The only “non-monster” hypothesis which has been advanced to explain the Valhalla sighting came from Richard Ellis, a prominent writer on marine life.  Ellis has suggested that a giant squid swimming with its tentacles foremost, with one tentacle or arm held above the surface, could present an unusual appearance which, combined with a reasonable degree of observer error, might account for the details reported in this case.
Squid can swim tentacles-first, and often do so when approaching prey.  For one to have presented the appearance described, though, it must have acted in a totally unnatural fashion.  The squid would have to swim on its side to keep one fin above the water while pointlessly holding up a single limb and swimming forward for several minutes.  Even assuming it is physically possible for a squid to act this way, it seems impossible to come up with a reason why it might do so.  This explanation also requires that Meade-Waldo, at least, made a major mistake, since he recorded seeing a large body under water “behind the frill.”

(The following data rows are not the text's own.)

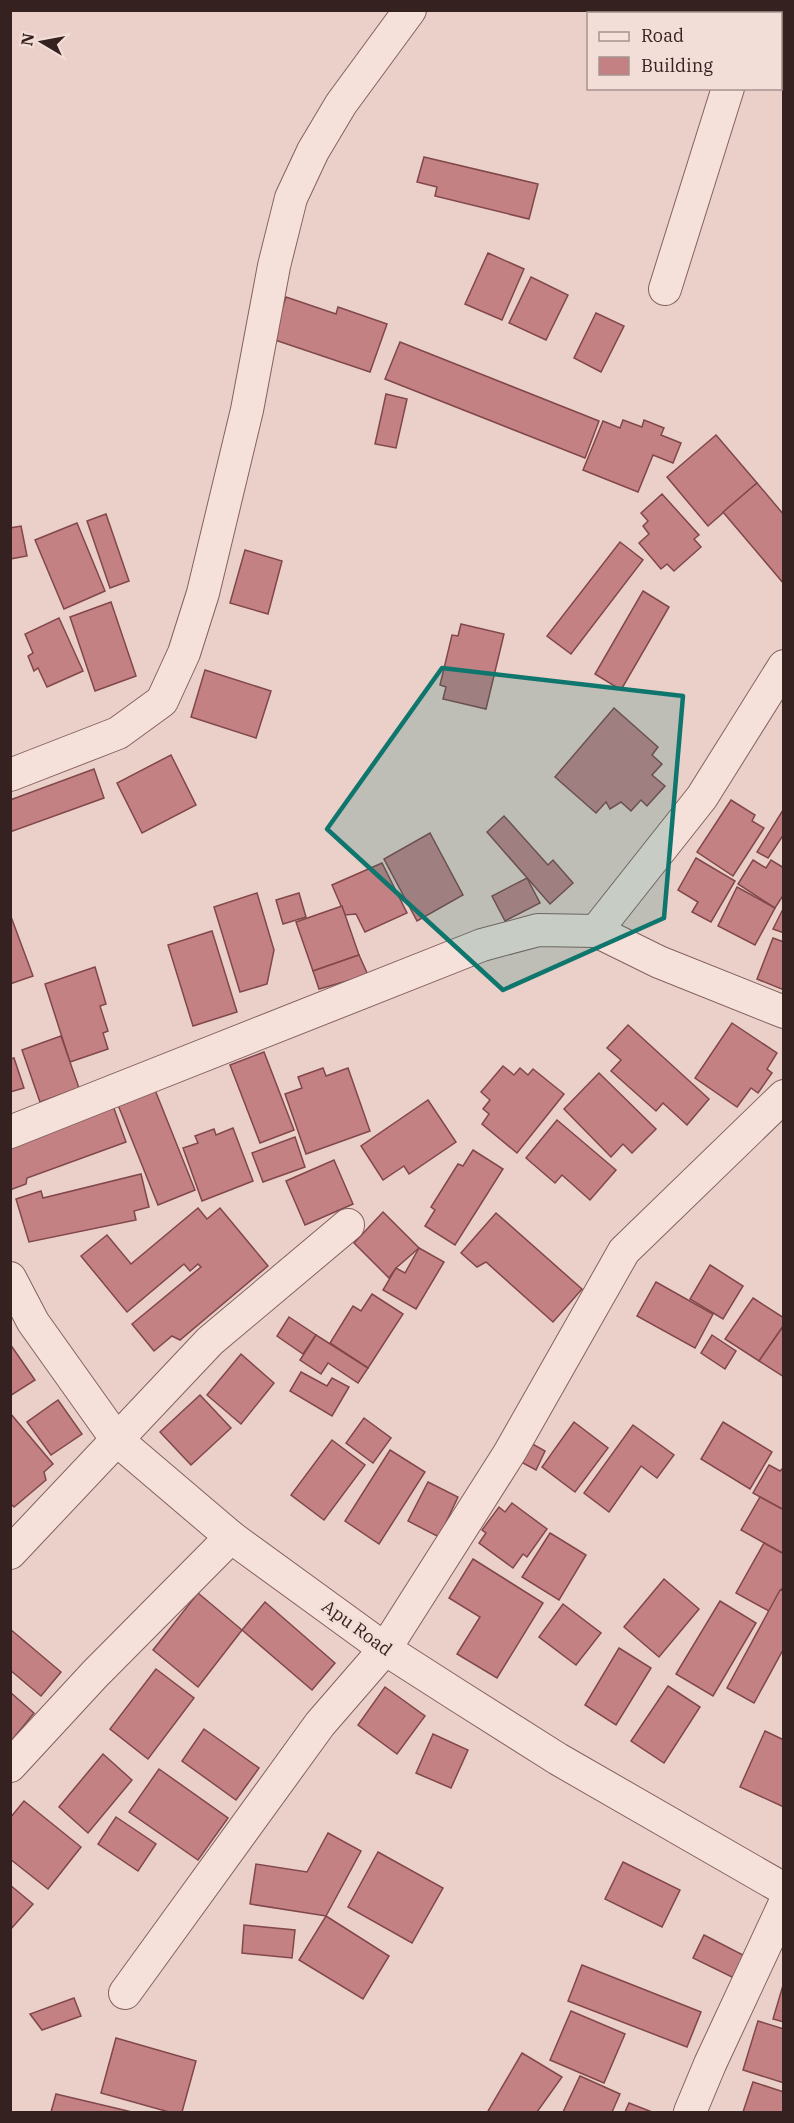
<svg xmlns="http://www.w3.org/2000/svg" width="794" height="2123" font-family="'IBM Plex Serif',serif">
<rect width="100%" height="100%" fill="#ead0c8"/>
<g fill="#c48184" stroke="#81474b" stroke-width="1.5">
<path d="M424 157 538 184 529 219 435 196 437 187 417 182Z"/>
<path d="M488 253 524 269 502 320 465 304Z"/>
<path d="M531 277 568 295 546 340 509 323Z"/>
<path d="M286 297 336 314 338 307 387 324 370 372 272 339Z"/>
<path d="M596 313 624 326 601 372 574 358Z"/>
<path d="M400 342 599 421 585 458 385 379Z"/>
<path d="M386 394 407 399 396 448 375 444Z"/>
<path d="M623 420 642 427 644 420 664 428 661 435 681 443 673 463 653 455 638 492 583 470 603 421 620 428Z"/>
<path d="M716 435 757 483 708 526 667 477Z"/>
<path d="M757 483 784 515V584L723 512Z"/>
<path d="M662 494 699 535 694 539 701 547 674 571 667 564 661 569 639 543 649 534 643 526 648 521 641 513Z"/>
<path d="M106 514 129 581 110 588 87 521Z"/>
<path d="M77 523 105 591 64 609 35 540Z"/>
<path d="M21 526 27 556 10 559V528Z"/>
<path d="M620 542 643 560 571 654 547 636Z"/>
<path d="M245 550 282 561 268 614 230 603Z"/>
<path d="M643 591 669 607 621 690 595 674Z"/>
<path d="M111 602 136 676 95 691 70 617Z"/>
<path d="M59 618 83 671 47 687 38 668 34 671 28 656 33 653 25 634Z"/>
<path d="M461 624 504 634 486 709 443 699 446 687 440 685 452 635 458 636Z"/>
<path d="M205 670 271 691 256 738 191 717Z"/>
<path d="M614 708 658 747 652 755 662 764 652 775 665 786 647 806 641 800 631 811 621 802 610 809 606 802 596 813 555 777Z"/>
<path d="M171 755 196 805 142 833 117 783Z"/>
<path d="M94 769 104 798 10 832V800Z"/>
<path d="M731 800 755 815 752 821 764 828 733 876 697 852Z"/>
<path d="M783 810 784 834 768 858 757 852Z"/>
<path d="M504 816 548 865 553 860 573 883 550 904 487 832Z"/>
<path d="M430 833 463 895 417 921 384 859Z"/>
<path d="M696 858 735 881 711 922 692 912 698 902 678 890Z"/>
<path d="M753 860 766 868 771 860 784 868V894L775 908 738 884Z"/>
<path d="M382 863 407 913 365 932 356 914 345 915 332 885Z"/>
<path d="M527 878 540 903 505 921 492 896Z"/>
<path d="M737 887 775 908 755 945 718 926Z"/>
<path d="M257 893 274 950 267 984 240 992 214 907Z"/>
<path d="M299 893 306 917 283 924 276 900Z"/>
<path d="M342 906 359 955 313 971 296 922Z"/>
<path d="M784 907V933L773 929Z"/>
<path d="M10 914 33 976 10 984Z"/>
<path d="M212 931 237 1012 193 1026 168 945Z"/>
<path d="M773 938 784 942V990L757 979Z"/>
<path d="M359 955 368 975 319 989 313 971Z"/>
<path d="M95 967 106 1004 100 1006 108 1031 103 1033 108 1049 70 1062 45 984Z"/>
<path d="M732 1023 777 1053 767 1069 772 1073 758 1093 751 1088 737 1107 695 1078Z"/>
<path d="M628 1025 709 1099 687 1125 663 1103 656 1111 611 1071 621 1060 607 1048Z"/>
<path d="M61 1036 79 1088 40 1102 22 1050Z"/>
<path d="M264 1052 294 1130 260 1143 230 1065Z"/>
<path d="M14 1058 24 1088 10 1092V1059Z"/>
<path d="M503 1066 514 1075 520 1068 528 1075 533 1069 564 1094 517 1153 482 1124 489 1114 483 1109 490 1100 481 1092Z"/>
<path d="M323 1068 326 1076 348 1068 370 1131 306 1154 285 1094 302 1088 298 1077Z"/>
<path d="M599 1073 656 1129 632 1153 623 1144 611 1157 564 1109Z"/>
<path d="M155 1090 195 1190 158 1205 118 1105Z"/>
<path d="M428 1100 456 1142 409 1174 404 1166 383 1180 361 1146Z"/>
<path d="M112 1103 126 1142 27 1178 26 1184 10 1190V1141Z"/>
<path d="M557 1120 616 1170 590 1200 562 1175 555 1183 526 1158Z"/>
<path d="M233 1128 253 1181 202 1201 183 1148 198 1143 195 1136 214 1129 216 1135Z"/>
<path d="M295 1137 305 1167 263 1182 252 1153Z"/>
<path d="M473 1150 503 1169 455 1245 425 1226 435 1210 431 1207 458 1164 463 1166Z"/>
<path d="M334 1160 353 1204 305 1225 286 1181Z"/>
<path d="M141 1174 149 1207 134 1211 136 1220 29 1242 16 1199 41 1191 43 1198Z"/>
<path d="M198 1208 207 1219 220 1208 268 1266 180 1340 172 1336 154 1351 132 1324 201 1267 198 1264 190 1271 184 1264 127 1312 81 1256 107 1235 131 1264Z"/>
<path d="M383 1212 419 1248 396 1268 389 1278 354 1243Z"/>
<path d="M496 1213 582 1289 553 1322 486 1262 477 1267 461 1253Z"/>
<path d="M419 1248 444 1262 416 1309 383 1290 396 1268 405 1273Z"/>
<path d="M710 1265 743 1286 723 1319 690 1299Z"/>
<path d="M656 1282 713 1314 695 1348 637 1316Z"/>
<path d="M372 1294 403 1314 368 1368 330 1343 353 1306 361 1311Z"/>
<path d="M753 1298 784 1318V1325L759 1361 725 1339Z"/>
<path d="M289 1317 316 1335 303 1354 277 1336Z"/>
<path d="M784 1325V1377L759 1361Z"/>
<path d="M316 1335 368 1368 358 1383 328 1363 321 1374 300 1360Z"/>
<path d="M712 1335 736 1351 725 1369 701 1353Z"/>
<path d="M10 1344 35 1380 10 1396Z"/>
<path d="M241 1354 274 1383 241 1424 207 1395Z"/>
<path d="M301 1372 327 1386 332 1378 349 1387 332 1416 290 1391Z"/>
<path d="M200 1395 231 1428 191 1465 160 1432Z"/>
<path d="M58 1400 82 1434 51 1455 27 1422Z"/>
<path d="M10 1413 53 1464 44 1472 46 1480 14 1507 10 1503Z"/>
<path d="M364 1418 391 1438 373 1463 346 1443Z"/>
<path d="M574 1422 608 1448 575 1492 542 1467Z"/>
<path d="M723 1422 772 1452 750 1489 701 1459Z"/>
<path d="M633 1425 674 1455 657 1478 641 1466 609 1512 584 1493Z"/>
<path d="M332 1440 365 1465 324 1520 291 1495Z"/>
<path d="M529 1442 545 1451 536 1470 519 1461Z"/>
<path d="M390 1450 425 1472 379 1544 345 1521Z"/>
<path d="M769 1465 780 1471 784 1467V1510L753 1493Z"/>
<path d="M428 1482 458 1497 439 1537 408 1521Z"/>
<path d="M760 1497 784 1510V1554L741 1530Z"/>
<path d="M512 1503 547 1529 527 1557 523 1554 513 1568 479 1543 486 1533 482 1530 499 1507 505 1512Z"/>
<path d="M550 1533 586 1555 559 1600 522 1577Z"/>
<path d="M764 1543 784 1554V1585L769 1611 736 1593Z"/>
<path d="M473 1559 543 1603 497 1678 457 1654 480 1617 449 1598Z"/>
<path d="M664 1579 699 1609 659 1657 624 1627Z"/>
<path d="M780 1590 784 1591V1648L754 1703 727 1688Z"/>
<path d="M198 1593 242 1630 198 1687 153 1650Z"/>
<path d="M720 1601 756 1623 713 1696 676 1674Z"/>
<path d="M265 1602 335 1663 312 1690 242 1630Z"/>
<path d="M563 1604 601 1633 576 1665 539 1637Z"/>
<path d="M10 1629 61 1672 41 1696 10 1670Z"/>
<path d="M619 1648 651 1668 616 1725 585 1705Z"/>
<path d="M156 1669 194 1698 148 1759 110 1729Z"/>
<path d="M668 1686 700 1707 664 1763 631 1741Z"/>
<path d="M385 1687 425 1716 397 1754 358 1725Z"/>
<path d="M10 1692 34 1713 12 1740 10 1739Z"/>
<path d="M204 1729 259 1768 236 1800 182 1761Z"/>
<path d="M765 1731 784 1740V1807L740 1787Z"/>
<path d="M433 1734 468 1750 451 1788 416 1773Z"/>
<path d="M103 1754 132 1780 88 1833 59 1807Z"/>
<path d="M159 1769 228 1818 198 1860 129 1812Z"/>
<path d="M24 1801 81 1847 48 1889 10 1859V1818Z"/>
<path d="M116 1817 156 1844 138 1871 98 1844Z"/>
<path d="M328 1833 361 1851 326 1916 250 1904 256 1864 307 1872Z"/>
<path d="M378 1852 443 1888 412 1943 348 1907Z"/>
<path d="M623 1862 680 1890 662 1927 605 1899Z"/>
<path d="M10 1885 33 1904 10 1930Z"/>
<path d="M326 1916 389 1956 363 1999 299 1960Z"/>
<path d="M244 1925 295 1930 292 1958 242 1953Z"/>
<path d="M704 1935 745 1956 734 1978 693 1958Z"/>
<path d="M582 1965 701 2012 687 2047 568 2001Z"/>
<path d="M784 1982V2022L773 2019Z"/>
<path d="M74 1998 81 2016 42 2030 30 2014Z"/>
<path d="M571 2011 625 2034 604 2083 550 2060Z"/>
<path d="M758 2021 784 2029V2083L743 2070Z"/>
<path d="M116 2038 196 2061 182 2112H169L101 2093Z"/>
<path d="M522 2053 562 2077 537 2112H491L488 2111Z"/>
<path d="M580 2076 620 2094 612 2112H563Z"/>
<path d="M753 2082 784 2092V2112H743Z"/>
<path d="M56 2094 132 2112H51Z"/>
<path d="M629 2103 652 2112H625Z"/>
</g>
<g fill="none" stroke-linecap="round" stroke-linejoin="round">
<g stroke="#84615f" stroke-width="34">
<g id="street">
<path d="M745 10 751 13"/>
<path d="M665 289 728 88"/>
<path d="M10 775 118 733 162 701 184 653 203 593 247 410 274 266 291 198 313 151 341 104 410 10"/>
<path d="M596 931 702 797 784 666"/>
<path d="M10 1132 482 945 538 930 596 931 659 962 784 1012"/>
<path d="M10 1278 33 1322 117 1440 231 1537 385 1649 460 1697 558 1759 784 1889"/>
<path d="M10 1553 210 1341 348 1225"/>
<path d="M10 1766 95 1674 231 1537"/>
<path d="M125 1993 320 1724 385 1649 510 1452 624 1251 784 1096"/>
<path d="M690 2112 710 2064 784 1905"/>
</g>
</g>
<use href="#street" stroke="#f6e1da" stroke-width="32"/>
</g>
<path fill="#0f766e" fill-opacity="0.2" stroke="#0f766e" stroke-width="4.5" stroke-linejoin="round" d="M442 668 683 696 664 918 503 990 327 829Z"/>
<g text-anchor="middle" stroke-width="6" stroke-linejoin="round" paint-order="stroke">
<g font-size="18" fill="#362121" stroke="#f2ddd7">
<text transform="translate(357 1628) rotate(36)" y="6">Apu Road</text>
</g>
</g>
<rect width="794" height="2123" fill="none" stroke="#362121" stroke-width="24"/>
<rect x="587" y="12" width="195" height="78" fill="#f2ddd7" stroke="#a7928e" stroke-width="1.5"/>
<rect x="599" y="32" width="30" height="9" fill="#f6e1da" stroke="#a7928e" stroke-width="1.5"/>
<text x="641" y="42" font-size="18" fill="#362121">Road</text>
<rect x="599" y="57" width="30" height="18" fill="#c48184" stroke="#a7928e" stroke-width="1.5"/>
<text x="641" y="72" font-size="18" fill="#362121">Building</text>
<g transform="translate(42 42) rotate(280)" stroke="#f2ddd7" stroke-width="4.5" paint-order="stroke">
<path d="M0-4.5L10 22L0 15L-10 22Z" fill="#362121"/>
<text y="-9" font-size="16" font-weight="bold" text-anchor="middle" fill="#362121">N</text>
</g>
</svg>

The original eyewitness drawing by Nicoll (out of copyright)
While the idea of a large seagoing animal remaining unidentified to this day may seem surprising, it’s not beyond the bounds of plausibility. Recently identified whales have already been mentioned.  The sixteen-foot megamouth shark (Megachasma pelagios) , while discovered quite a while back (1976) is a good example because this huge, slow-moving, blimplike filter-feeder was not just unknown as a living species, but completely unknown in every respect.  There were no fossil indications, no sighting reports, and no local folklore about such a strange creature among Pacific islanders.   The species just appeared. To cite the most recent example, the newest of the beaked whales was known only by Japanese fishermen's reports until it stranded in Alaska in June 2016, 
The whole sea serpent business is hoplelessly buried in hype and hoax, but there are a handful of reports that still make a few scientists wonder.  If the Valhalla report is ever satisfactorily explained, I'm willing to give up the whole topic.  But all we know for now is that, on this date in 1905, two well-qualified witnesses described a large unknown marine animal for which no convincing explanation has been presented.